EXERCISE PROMPT — Please rewrite these lines with every "Firestore" swapped for "Cloud Firestore", keeping everything else the same.

DATA EXTRACT —
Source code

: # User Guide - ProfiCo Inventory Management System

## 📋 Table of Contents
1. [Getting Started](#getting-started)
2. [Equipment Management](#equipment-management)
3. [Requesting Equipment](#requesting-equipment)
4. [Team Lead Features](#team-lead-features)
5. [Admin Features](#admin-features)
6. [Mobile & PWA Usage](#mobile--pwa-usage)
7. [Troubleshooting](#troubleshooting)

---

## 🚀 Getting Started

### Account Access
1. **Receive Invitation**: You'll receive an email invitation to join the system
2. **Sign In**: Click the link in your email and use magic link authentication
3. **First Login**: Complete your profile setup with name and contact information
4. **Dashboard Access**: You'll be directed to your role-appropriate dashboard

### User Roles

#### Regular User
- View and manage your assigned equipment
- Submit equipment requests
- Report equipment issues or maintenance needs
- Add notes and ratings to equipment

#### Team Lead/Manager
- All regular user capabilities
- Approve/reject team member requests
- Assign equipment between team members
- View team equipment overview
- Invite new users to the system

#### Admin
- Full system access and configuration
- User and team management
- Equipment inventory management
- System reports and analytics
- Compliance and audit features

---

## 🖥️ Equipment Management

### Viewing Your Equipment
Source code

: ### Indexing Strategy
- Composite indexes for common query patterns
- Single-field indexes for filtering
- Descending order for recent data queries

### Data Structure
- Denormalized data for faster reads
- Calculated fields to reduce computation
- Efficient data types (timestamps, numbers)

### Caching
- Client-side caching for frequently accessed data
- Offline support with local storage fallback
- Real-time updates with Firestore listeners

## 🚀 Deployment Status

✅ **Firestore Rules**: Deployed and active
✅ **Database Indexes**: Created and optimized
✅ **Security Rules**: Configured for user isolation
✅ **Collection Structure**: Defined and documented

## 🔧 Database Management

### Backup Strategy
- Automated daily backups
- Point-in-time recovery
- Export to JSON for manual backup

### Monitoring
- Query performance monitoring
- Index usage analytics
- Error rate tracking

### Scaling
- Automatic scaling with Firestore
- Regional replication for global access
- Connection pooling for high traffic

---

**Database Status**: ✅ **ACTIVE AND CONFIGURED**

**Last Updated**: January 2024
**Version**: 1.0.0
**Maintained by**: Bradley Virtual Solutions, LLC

RESULT OF THIS EXERCISE —
Source code

: # User Guide - ProfiCo Inventory Management System

## 📋 Table of Contents
1. [Getting Started](#getting-started)
2. [Equipment Management](#equipment-management)
3. [Requesting Equipment](#requesting-equipment)
4. [Team Lead Features](#team-lead-features)
5. [Admin Features](#admin-features)
6. [Mobile & PWA Usage](#mobile--pwa-usage)
7. [Troubleshooting](#troubleshooting)

---

## 🚀 Getting Started

### Account Access
1. **Receive Invitation**: You'll receive an email invitation to join the system
2. **Sign In**: Click the link in your email and use magic link authentication
3. **First Login**: Complete your profile setup with name and contact information
4. **Dashboard Access**: You'll be directed to your role-appropriate dashboard

### User Roles

#### Regular User
- View and manage your assigned equipment
- Submit equipment requests
- Report equipment issues or maintenance needs
- Add notes and ratings to equipment

#### Team Lead/Manager
- All regular user capabilities
- Approve/reject team member requests
- Assign equipment between team members
- View team equipment overview
- Invite new users to the system

#### Admin
- Full system access and configuration
- User and team management
- Equipment inventory management
- System reports and analytics
- Compliance and audit features

---

## 🖥️ Equipment Management

### Viewing Your Equipment
Source code

: ### Indexing Strategy
- Composite indexes for common query patterns
- Single-field indexes for filtering
- Descending order for recent data queries

### Data Structure
- Denormalized data for faster reads
- Calculated fields to reduce computation
- Efficient data types (timestamps, numbers)

### Caching
- Client-side caching for frequently accessed data
- Offline support with local storage fallback
- Real-time updates with Cloud Firestore listeners

## 🚀 Deployment Status

✅ **Cloud Firestore Rules**: Deployed and active
✅ **Database Indexes**: Created and optimized
✅ **Security Rules**: Configured for user isolation
✅ **Collection Structure**: Defined and documented

## 🔧 Database Management

### Backup Strategy
- Automated daily backups
- Point-in-time recovery
- Export to JSON for manual backup

### Monitoring
- Query performance monitoring
- Index usage analytics
- Error rate tracking

### Scaling
- Automatic scaling with Cloud Firestore
- Regional replication for global access
- Connection pooling for high traffic

---

**Database Status**: ✅ **ACTIVE AND CONFIGURED**

**Last Updated**: January 2024
**Version**: 1.0.0
**Maintained by**: Bradley Virtual Solutions, LLC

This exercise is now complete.